=== WHAT IS EXPECTED ===
From the line containing "You can read" down to the line containing "Search or any" in the records below, reproduce every line exactly, ends included, and omit all others.

──────

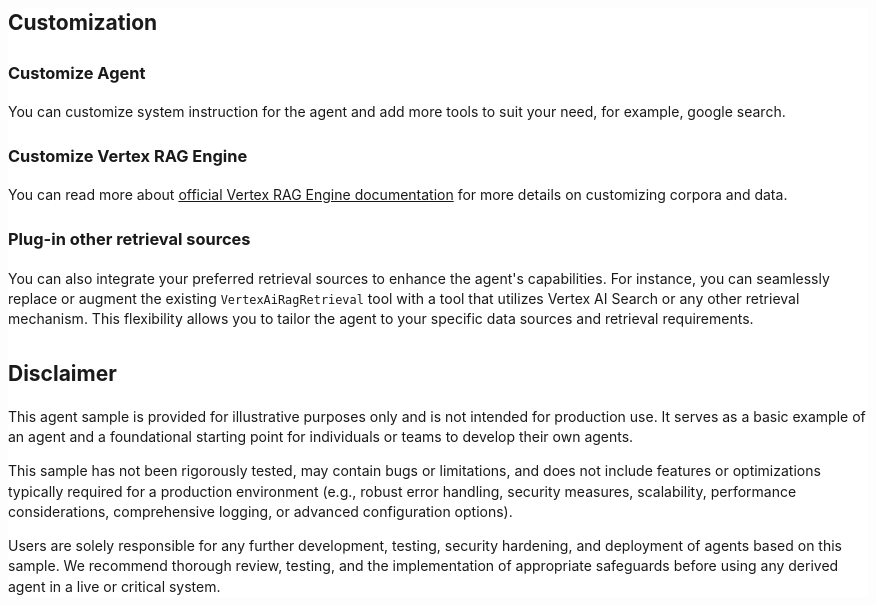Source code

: ## Customization

### Customize Agent
You can customize system instruction for the agent and add more tools to suit your need, for example, google search.

### Customize Vertex RAG Engine
You can read more about [official Vertex RAG Engine documentation](https://cloud.google.com/vertex-ai/generative-ai/docs/rag-quickstart) for more details on customizing corpora and data.


### Plug-in other retrieval sources
You can also integrate your preferred retrieval sources to enhance the agent's
capabilities. For instance, you can seamlessly replace or augment the existing
`VertexAiRagRetrieval` tool with a tool that utilizes Vertex AI Search or any
other retrieval mechanism. This flexibility allows you to tailor the agent to
your specific data sources and retrieval requirements.


## Disclaimer

This agent sample is provided for illustrative purposes only and is not intended for production use. It serves as a basic example of an agent and a foundational starting point for individuals or teams to develop their own agents.

This sample has not been rigorously tested, may contain bugs or limitations, and does not include features or optimizations typically required for a production environment (e.g., robust error handling, security measures, scalability, performance considerations, comprehensive logging, or advanced configuration options).

Users are solely responsible for any further development, testing, security hardening, and deployment of agents based on this sample. We recommend thorough review, testing, and the implementation of appropriate safeguards before using any derived agent in a live or critical system.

──────

=== SOLUTION TO THIS EXERCISE ===
You can read more about [official Vertex RAG Engine documentation](https://cloud.google.com/vertex-ai/generative-ai/docs/rag-quickstart) for more details on customizing corpora and data.


### Plug-in other retrieval sources
You can also integrate your preferred retrieval sources to enhance the agent's
capabilities. For instance, you can seamlessly replace or augment the existing
`VertexAiRagRetrieval` tool with a tool that utilizes Vertex AI Search or any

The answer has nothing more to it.